Image A: The distribution of three cluster centers in the (Amp and k_ep) space. For each of thirty patients, a set of three cluster centers were determined. Cluster centers of all thirty patients were distributed in the same region. Image B: A color cluster map. MR image of a male patient, aged 59. In blue, orange, and red are the voxels of cluster 1, cluster 2, and cluster 3, respectively. Images C, D, E: The signal intensity curves of three clusters. Cluster 1 (blue) with low k_ep and low Amp has a flat and shallow curve. Cluster 2 (orange) with low k_ep and high Amp has a high curve. Cluster 3 (red) with high k_ep and low Amp has a steep-sloped curve.

Figure 3. Color cluster maps of a responder (A, B) vs. a non-responder (C, D). MR images of a responder (male, age: 51) and a non-responder (male, age: 54)

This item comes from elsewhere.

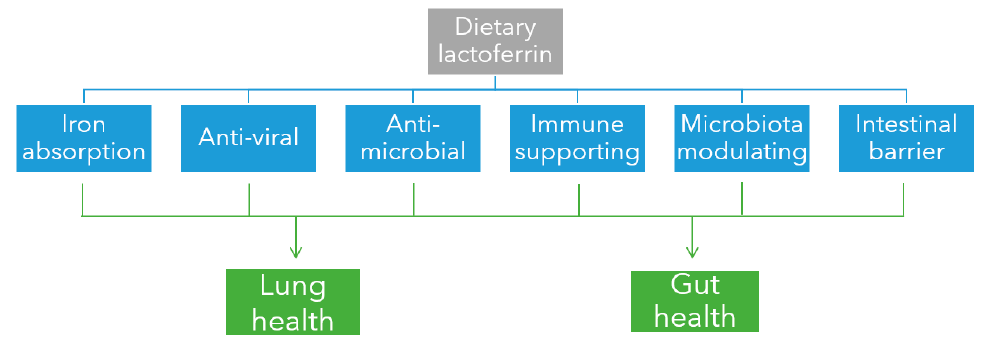
Figure 2. Physiological effects of LF (Blue) that support health of the 2 most affected organs in COVID-19 patients (Green).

Images A, B: In a responsive tumor, cluster 1 (blue) and cluster 3 (red) show a larger volume reduction than cluster 2 (orange) from baseline (Image A) to mid-cycle (Image B). This results in the reduction of the VFs of clusters 1 and 3, and the increase of the cluster 2 VF. Images C, D: In a non-responsive tumor, cluster 1 (blue) and cluster 3 (red) show a volume increase, while cluster 2 (orange) shows a volume reduction from baseline (Image C) to mid-cycle (Image D). This results in the increase of the VFs of clusters 1 and 3, and the reduction of the cluster 2 VF.

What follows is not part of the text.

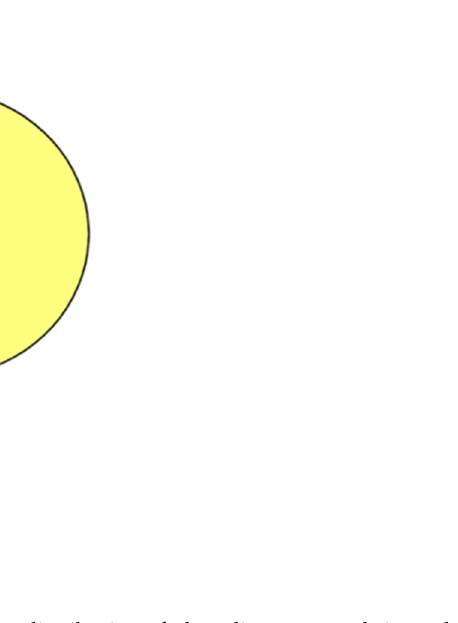
Figure 2. Venn diagram representation of the distribution of phenolic compounds in peel, pulp, and seed samples of the four varieties of avocados.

Figure 4. Cluster plots of a responder (A, B) vs. a non-responder (C, D) in the (Amp and k_ep) space

Plots A and B: Cluster plots for a responsive tumor. From baseline (Plot A) to mid-cycle (Plot B), the VFs of clusters 1, 2, 3 change from 69% to 60% (decrease), from 7% to 37% (increase), from 24% to 3% (decrease), respectively. Plots C and D: Cluster plots for a non-responsive tumor. From baseline (Plot C) to mid-cycle (Plot D), the VFs of clusters 1, 2, 3 change from 35% to 56% (increase), from 43% to 18% (decrease), from 22 to 26% (increase), respectively.

Figure 5

ROC curve analysis of the three VF changes for predicting chemotherapeutic response in bladder cancer at the mid-cycle time-point. Plot A: ROC curve for cluster 1. Plot B: ROC curve for cluster 2. Plot C: ROC curve for cluster 3. Plot D: Three ROC curves in comparison. The cutoff values of VF changes for clusters 1, 2, and 3 were selected with the points marked with 0.69, 0.78, and 0.76 on ROC curves, respectively.

Figure 6

The volume fraction (VF) changes of three clusters from baseline to mid-cycle in responders vs. non-responders. Graphs A, B, C are respectively the VF changes of clusters 1, 2, 3 in twenty-three responders (blue triangles) and seven non-responders (red triangles) with a selected cutoff value (represented by dot lines).